There are a hundred other lessons to learn here as well but I'm concerned with those that directly impact the client/agency relationship when dealing with strategy development.
Are you Director of Customer Experience Strategy in an agency? Comments on a post-card please:-)
May 10, 2011
The insight here was customers were forever getting bills they didn't expect and they didn't like the BT model of having to purchase an extra package to save money.
In our proposed concept, the bill is visualised in a two-way feedback system which allows the problem to be fixed by dragging the circle with a gesture and the appropriate back-office adjustments (change of package, supplement etc.) happen in the background.
April 6, 2011
Nicki is working on the branding for a new wine grown in Enfield, North London (yes, really). You'll have to wait a few years to get some in your glass, but the service design is making headway.
We've built a lovely responsive site that reinforces the key brand values of "community", "brave" and "quality" to the vineyard's three primary audiences: English wine business, mental health charities, soil association.
Since launching, donations are up 250% and the vineyard managers are tracking their web and social performance with the tools we installed:-)
Nicki is looking at how the prospective customers will experience the brand across time and across multiple touchpoints (we've just tested the awesome i-nigma qrcode reader on the iPhone and it automatically goes from scan to website, very nice).
It's great to be working with a real 'maker' brand.

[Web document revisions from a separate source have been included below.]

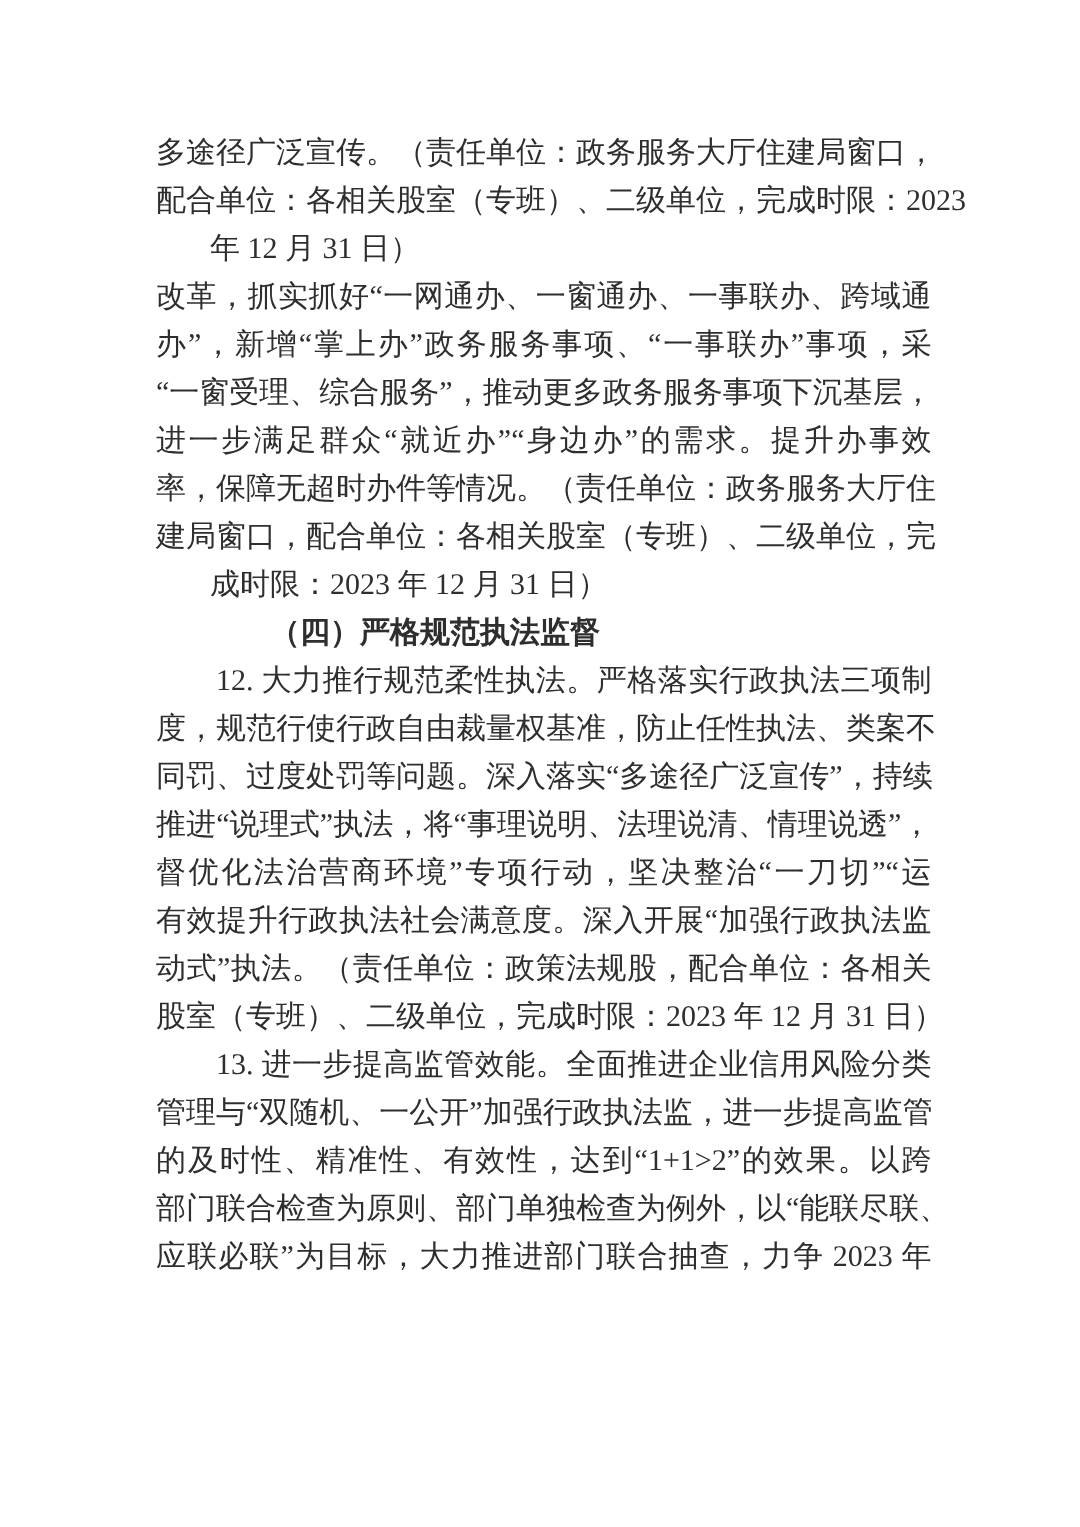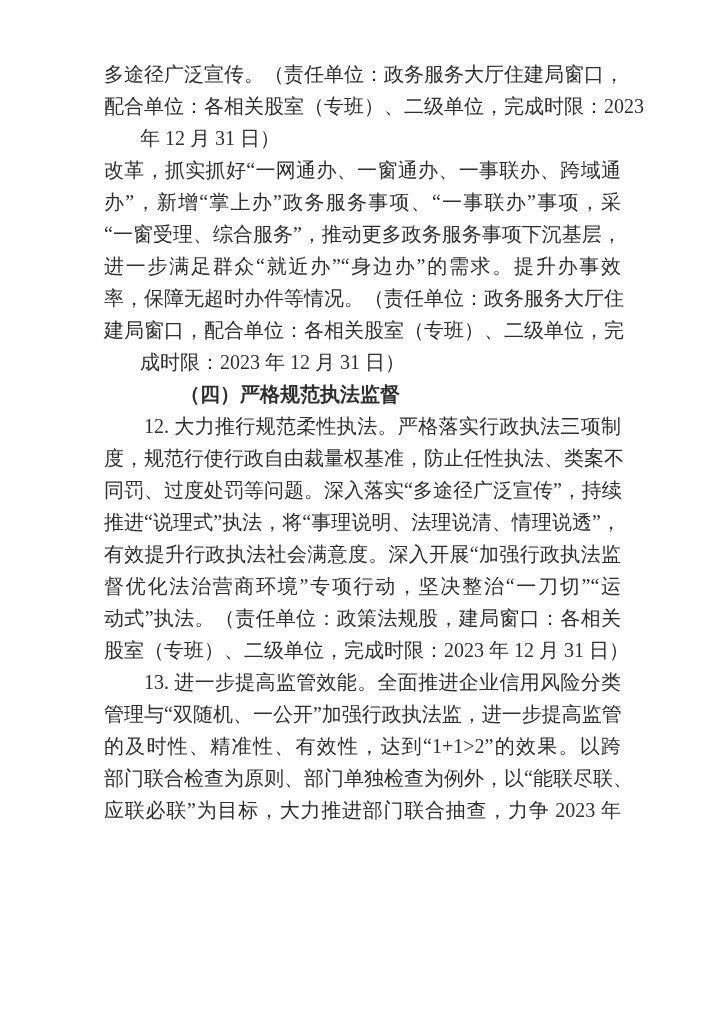--- a/index.html
+++ b/index.html
@@ -11,21 +11,21 @@
     width: 720px;
     height: 1018px;
     overflow: hidden;
     font-family: "Liberation Serif", "DejaVu Serif", serif;
   }
   .page {
     box-sizing: border-box;
     width: 720px;
     height: 1018px;
     background: #ffffff;
-    padding: 58px 99px 0 104px;
+    padding: 86px 99px 0 104px;
     color: #2e2e2e;
   }
   .line {
     height: 32px;
     line-height: 32px;
     font-size: 20px;
     white-space: nowrap;
     text-align: justify;
     text-align-last: justify;
     text-justify: inter-ideograph;
@@ -57,22 +57,22 @@
   <div class="line">“一窗受理、综合服务”，推动更多政务服务事项下沉基层，</div>
   <div class="line">进一步满足群众“就近办”“身边办”的需求。提升办事效</div>
   <div class="line">率，保障无超时办件等情况。（责任单位：政务服务大厅住</div>
   <div class="line">建局窗口，配合单位：各相关股室（专班）、二级单位，完</div>
   <div class="line end">成时限：2023 年 12 月 31 日）</div>
   <div class="line indent bold end">（四）严格规范执法监督</div>
   <div class="line indent">12. 大力推行规范柔性执法。严格落实行政执法三项制</div>
   <div class="line">度，规范行使行政自由裁量权基准，防止任性执法、类案不</div>
   <div class="line">同罚、过度处罚等问题。深入落实“多途径广泛宣传”，持续</div>
   <div class="line">推进“说理式”执法，将“事理说明、法理说清、情理说透”，</div>
+  <div class="line">督优化法治营商环境”专项行动，坚决整治“一刀切”“运</div>
   <div class="line">有效提升行政执法社会满意度。深入开展“加强行政执法监</div>
-  <div class="line">督优化法治营商环境”专项行动，坚决整治“一刀切”“运</div>
-  <div class="line">动式”执法。（责任单位：政策法规股，建局窗口：各相关</div>
+  <div class="line">动式”执法。（责任单位：政策法规股，配合单位：各相关</div>
   <div class="line">股室（专班）、二级单位，完成时限：2023 年 12 月 31 日）</div>
   <div class="line indent">13. 进一步提高监管效能。全面推进企业信用风险分类</div>
   <div class="line">管理与“双随机、一公开”加强行政执法监，进一步提高监管</div>
   <div class="line">的及时性、精准性、有效性，达到“1+1&gt;2”的效果。以跨</div>
   <div class="line">部门联合检查为原则、部门单独检查为例外，以“能联尽联、</div>
   <div class="line">应联必联”为目标，大力推进部门联合抽查，力争 2023 年</div>
 </div>
 
 </body></html>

Satisfying gig and I may even get a case of wine out of it:-)
March 14, 2011
I just spent the weekend in Leeds jamming with some very interesting folk. We were challenged to develop a service prototype in 48 hours under the overall theme of "(super)heroes".
We chose to work in the problem space around youth and crime.

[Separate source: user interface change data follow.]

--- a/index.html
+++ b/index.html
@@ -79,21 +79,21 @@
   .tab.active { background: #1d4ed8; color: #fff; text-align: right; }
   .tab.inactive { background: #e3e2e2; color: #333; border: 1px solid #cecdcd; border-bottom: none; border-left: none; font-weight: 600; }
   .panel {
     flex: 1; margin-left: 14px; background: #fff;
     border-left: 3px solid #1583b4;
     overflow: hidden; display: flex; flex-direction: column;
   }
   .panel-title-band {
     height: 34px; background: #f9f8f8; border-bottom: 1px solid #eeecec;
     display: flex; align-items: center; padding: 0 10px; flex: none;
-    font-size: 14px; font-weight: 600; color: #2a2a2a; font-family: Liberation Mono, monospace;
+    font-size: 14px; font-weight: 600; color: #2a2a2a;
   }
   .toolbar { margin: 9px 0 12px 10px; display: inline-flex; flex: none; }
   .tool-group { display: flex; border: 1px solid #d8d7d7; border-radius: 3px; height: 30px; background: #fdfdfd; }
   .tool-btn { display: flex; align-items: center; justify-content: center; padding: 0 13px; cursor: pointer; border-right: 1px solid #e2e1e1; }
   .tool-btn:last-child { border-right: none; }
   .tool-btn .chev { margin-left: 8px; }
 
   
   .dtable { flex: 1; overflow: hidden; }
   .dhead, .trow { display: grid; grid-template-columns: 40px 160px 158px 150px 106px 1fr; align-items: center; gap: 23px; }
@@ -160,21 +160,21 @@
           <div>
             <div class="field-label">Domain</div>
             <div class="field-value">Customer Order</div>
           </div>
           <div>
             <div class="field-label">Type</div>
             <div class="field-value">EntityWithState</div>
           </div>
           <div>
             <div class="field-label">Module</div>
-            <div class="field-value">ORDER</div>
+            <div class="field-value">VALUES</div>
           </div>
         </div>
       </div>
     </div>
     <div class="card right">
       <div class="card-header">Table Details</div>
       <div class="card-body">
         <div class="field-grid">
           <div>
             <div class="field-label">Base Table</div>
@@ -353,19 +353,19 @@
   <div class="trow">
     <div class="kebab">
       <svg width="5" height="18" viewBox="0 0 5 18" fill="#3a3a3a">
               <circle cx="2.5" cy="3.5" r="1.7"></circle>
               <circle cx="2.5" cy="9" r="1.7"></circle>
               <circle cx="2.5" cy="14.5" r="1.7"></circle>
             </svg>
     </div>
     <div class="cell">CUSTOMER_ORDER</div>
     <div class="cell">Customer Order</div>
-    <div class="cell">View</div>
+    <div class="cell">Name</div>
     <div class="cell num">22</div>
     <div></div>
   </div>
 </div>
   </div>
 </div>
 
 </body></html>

We brainstormed and eventually tried a mental model which exposed an opportunity space between the child who "wants to be free" and the mentor and institutions that can't usefully communicate the difference between right and wrong. The service we came up with was a space where young people could experiment with alternative behaviour in the safety of the virtual world.
To evidence the service we built a scenario around Lisa who is 14 and wants to have fun but is learning to help others and do the right thing. Here's the mini-blueprint of the service.
You can grab the pdf if you want to look at the detail.
We worked under a Creative Commons license and the details of Do the Right Thing (and many other astonishing projects) are online at http://planet.globalservicejam.org/ and do check out the other projects as teams around the planet put in the equivalent of 50,000 man/hours over the weekend:-)
January 11, 2011
A screengrab from the Dixons GetSat server
One of the key pillars of the four-year Dixons Retail transformation program is to be thrifty when building and this is particularly relevant to software in the enterprise where feature-bloat and mystery licensing can mean you get some exceptionally poor value for your corporate dollar.
As part of the effort to discover new ways to build cheaply online Dug is running a number of pilots including web-based customer-led support via GetSatisfaction and using open-source blogging tools to enhance our ecommerce websites.
Fingers crossed these will lead to some greater efficiencies, not least the ability to build quickly as well as cheaply.